**EXTRAIT**
::::::

Pour Moritz Leuenberger, la mobilité n'est pas «sacro-sainte». Reuters

Une délégation suisse participe à la Conférence internationale sur les biocombustibles, qui se déroule du 17 au 21 novembre à São Paulo. Dans une interview à swissinfo, Moritz Leuenberger, à la fois ministre de l'Environnement, des Transports et de l'Energie, explique la position de la Suisse dans ce dossier.

Organisée par le président brésilien Lula, la conférence a pour thème «les combustibles en tant que vecteur du développement durable». C’est la première fois que seront abordés au niveau gouvernemental des thèmes controversés en relation avec les biocarburants: la sécurité énergétique, l’impact sur la sécurité alimentaire, etc…

La Suisse est l’un des premiers pays à s’être doté d’une législation, qui introduit des critères de développement durable pour la promotion des biocarburants. Elle est directement intéressée à la question des normes sociales et environnementales pour la production et l’utilisation de biocarburants.

swissinfo: Les biocarburants représentent-ils un problème ou une chance?

Moritz Leuenberger: Les deux. Au début, les biocarburants ont suscité beaucoup d’espoir, mais nous constatons aujourd’hui qu’ils sont plus nuisibles qu’on l’imaginait à l’époque. On ne peut pas non plus mettre de côté le problème des terres utilisées pour la production alimentaire. C’est pourquoi il est nécessaire de corriger certaines erreurs et de faire un bilan global.

Alors que l’Union européenne est encore à la recherche de critères pour les évaluer, en Suisse, nous avons déjà établi des critères pour déterminer si le bilan écologique global est positif ou non. Selon nos critères, les biocarburants doivent être moins polluants que ceux d’origine fossile, ne pas nuire à la biodiversité et respecter les conditions sociales des travailleurs.

::::::

**DONNÉES FOURNIES**
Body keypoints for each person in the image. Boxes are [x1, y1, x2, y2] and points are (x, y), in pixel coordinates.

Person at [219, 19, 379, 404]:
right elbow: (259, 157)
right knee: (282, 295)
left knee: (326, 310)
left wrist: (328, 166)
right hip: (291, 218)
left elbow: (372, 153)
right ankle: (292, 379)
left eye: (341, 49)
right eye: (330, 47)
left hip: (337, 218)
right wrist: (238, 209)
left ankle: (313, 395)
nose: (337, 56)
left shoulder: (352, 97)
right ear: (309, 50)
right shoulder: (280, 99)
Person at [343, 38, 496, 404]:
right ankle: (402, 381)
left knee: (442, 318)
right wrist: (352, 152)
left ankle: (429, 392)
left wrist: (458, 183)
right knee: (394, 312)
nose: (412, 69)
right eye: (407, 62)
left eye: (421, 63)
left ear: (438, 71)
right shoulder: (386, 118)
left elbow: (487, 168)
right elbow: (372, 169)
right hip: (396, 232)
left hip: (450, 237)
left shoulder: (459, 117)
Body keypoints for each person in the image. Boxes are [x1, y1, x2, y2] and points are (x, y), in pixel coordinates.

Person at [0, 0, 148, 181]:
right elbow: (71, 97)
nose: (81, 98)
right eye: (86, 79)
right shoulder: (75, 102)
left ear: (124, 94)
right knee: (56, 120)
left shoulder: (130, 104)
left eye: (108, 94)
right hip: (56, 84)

::::::

**CONSIGNE DE TRAVAIL 1**
D'après l'extrait sur les biocarburants, dans quelle ville se tient la Conférence internationale sur les biocombustibles ?
**CONSIGNE DE TRAVAIL 2**
Remplacez « nuisibles » par « néfastes » dans le passage de l'extrait sur les biocarburants qui va de « Moritz Leuenberger: Les » à « un bilan global. », puis recopiez ce passage.

**ESPACE DE RÉPONSE 1**
À São Paulo.

**ESPACE DE RÉPONSE 2**
Moritz Leuenberger: Les deux. Au début, les biocarburants ont suscité beaucoup d’espoir, mais nous constatons aujourd’hui qu’ils sont plus néfastes qu’on l’imaginait à l’époque. On ne peut pas non plus mettre de côté le problème des terres utilisées pour la production alimentaire. C’est pourquoi il est nécessaire de corriger certaines erreurs et de faire un bilan global.